The premise behind Trellis reflects a big bet that embedded insurance will become a dominant form of distribution in the years ahead. Its technology helps consumers shop for car insurance policies with side-by-side comparisons, and the insurtech start-up forms partnerships with companies that want insurance as part of their broader selection of financial offerings.
CEO and founder Daniel Demetri (pictured) said embedded insurance will become ubiquitous because of its cost and efficiency.
“Embedded insurance is going to be the largest distribution channel in 10 years,” he said. “It’s hard for me to imagine the status quo [remaining] where embedded distribution is sub 2% or sub 5% of the market, and most people are buying their insurance from a local agent or responding to a billboard, or something like that. Those channels of distribution are very expensive for insurers.”

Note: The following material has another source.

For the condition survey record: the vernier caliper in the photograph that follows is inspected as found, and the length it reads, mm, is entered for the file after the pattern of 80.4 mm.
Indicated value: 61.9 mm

Trellis debuted in 2019 and is based in Salem, NH. It has approximately 70 full-time equivalent employees on staff (a mix of full-time and part-time employees). The company has raised $17 million to date, including an investment from Amex Ventures announced in mid-May.

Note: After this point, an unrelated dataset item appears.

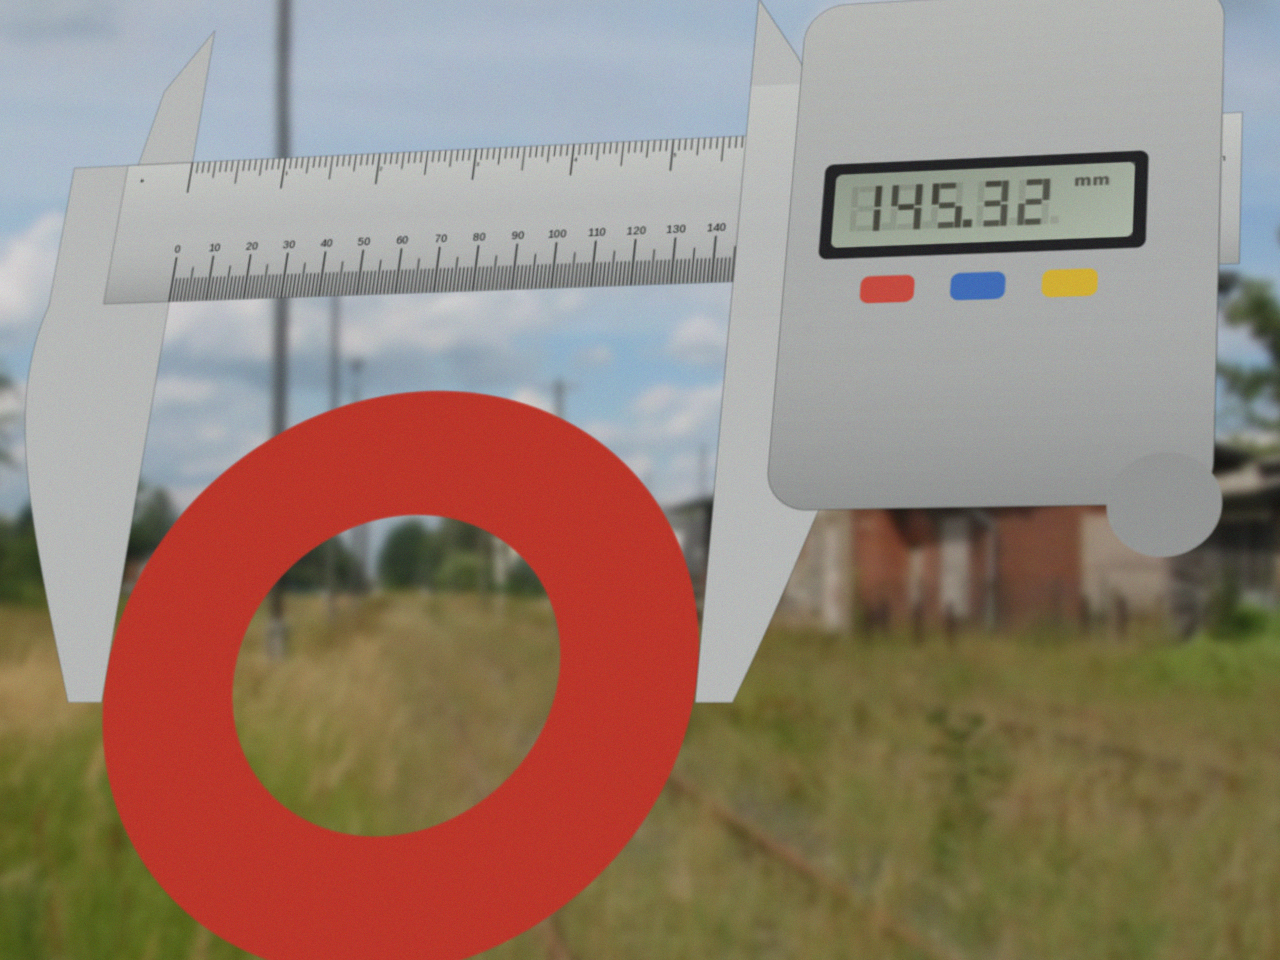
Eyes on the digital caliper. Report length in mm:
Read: 145.32 mm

Trellis centers around its Savvy digital recommendation API platform, which allows consumers to instantly compare and purchase car insurance within a partner’s app or website. Consumers, using their insurance login, can compare their existing policy to possible alternatives, side-by-side. They can also use the site to purchase a different plan and cancel the old one.
Consumers might end up using the platform embedded in a bank application or through a car dealer, Demetri said.

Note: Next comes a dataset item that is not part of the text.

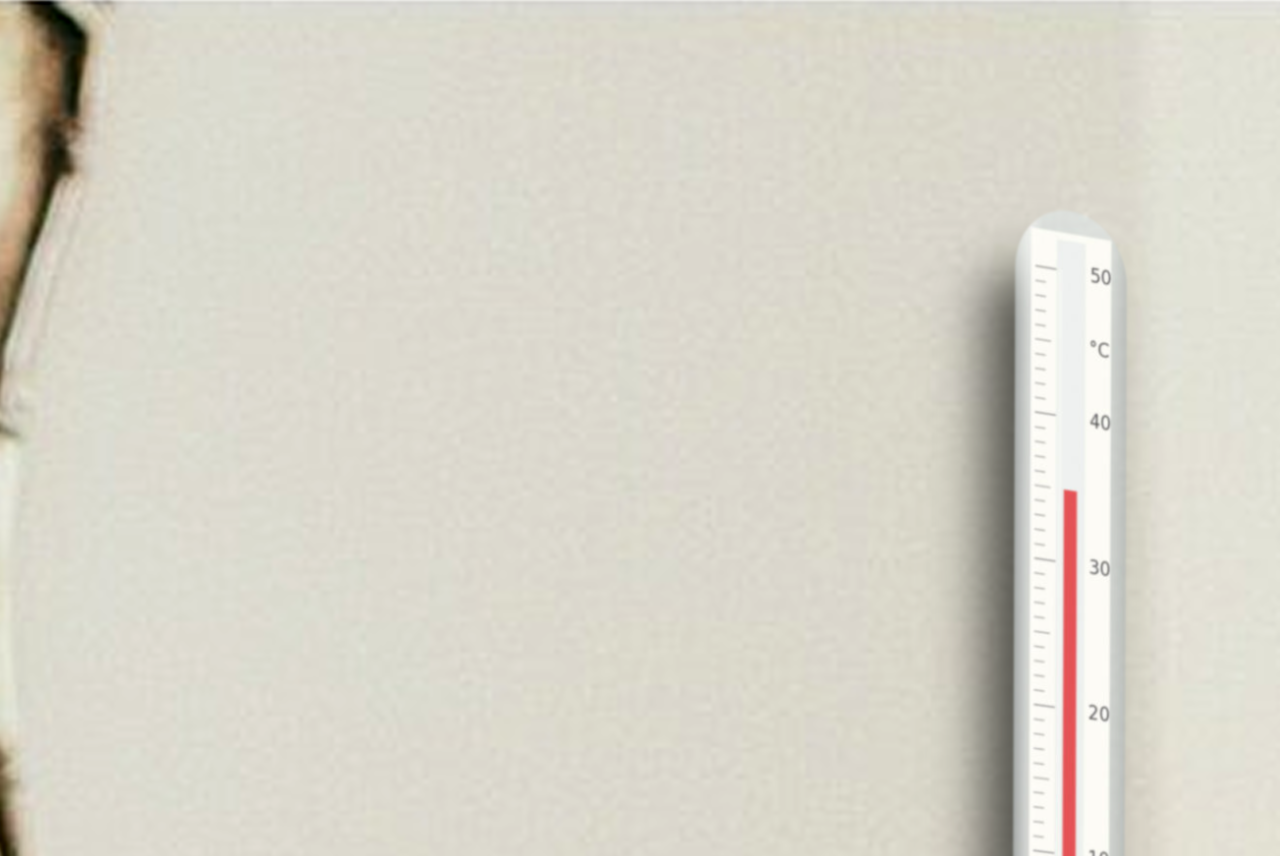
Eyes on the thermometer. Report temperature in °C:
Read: 35 °C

“It’s about integration into the places where the consumer already is, so they don’t have to come to us directly,” he explained.
The company’s partner rate has grown substantially over the past year and Trellis said the number now includes four of the five top digital-only banks, and seven of the top 50 mobile finance apps, including Truebill and Albert. Trellis has also seen rapid growth of monthly users, with more than nine million having visited the platform so far. The company said it has also securely connected approximately one million user accounts to date and those users have saved about $60 million and counting, according to its Amex Ventures investment announcement.
Trellis’s technology includes APIs, which are crucial for the consumer onboarding process.
“The key technology is the ability to share your existing insurance information with us in one step of just your login,” Demetri said. “That’s technology that we built inhouse and it allows for a very seamless experience due to a complex set of API integrations.”
The second key element is the recommendation algorithm, which Demetri explained relies on machine learning to explore comparative costs.
“We need to balance those costs while still finding you the best quote …. dynamically shopping for you in a way that isn’t just calling quotes from everybody,” Demetri said. “It’s basically predicting who is going to find you the quote … we’ve virtualized and automated that by using machine learning.”
The third element, according to Demetri, involves more API integrations that take in APIs from insurers willing to have their products sold in embedded platforms such as the Trellis platform. These allow for smooth, direct comparisons so customers don’t have to check with one insurer at a time.
A Trellis integration can vary widely in terms of time investment, Demetri noted.
“What we learned is we often have to crawl, walk or run with our clients and our partners,” he said.
The simplest option for a partner/client is to place a link in their website or app that ties into a landing page or website Trellis would host. Total integration takes more time, where Trellis, in part, will give the client all of its APIs so they can push to Trellis their consumer data.
“Integrating our APIs, pushing … first party data, which is the data your bank already has about you into the system is really step one,” Demetri said.
Step two involves pulling out the quotes.
“Our recommendation engine might say you should switch your coverage or switch to this insurer or you should consider this action, and then they have to display those insights and those recommendations to the consumer” – a process that must be codified and set up, Demetri said.
Step three considers the notion that consumers pursue an insurance switch and take action to make it happen.
“We actually give our partners the ability to let the consumer switch in their environment,” Demetri said. “If partners want to, they can use our APIs, too, and give us credit card information for example, so we can set up auto pay for the new policy.”
If customers choose just to link to a custom website built by Trellis, the process can take an hour. If it is the more complex version, onboarding and the multiple phases can take two to three months. There is a version somewhere in between that can take three to four weeks, Demetri said.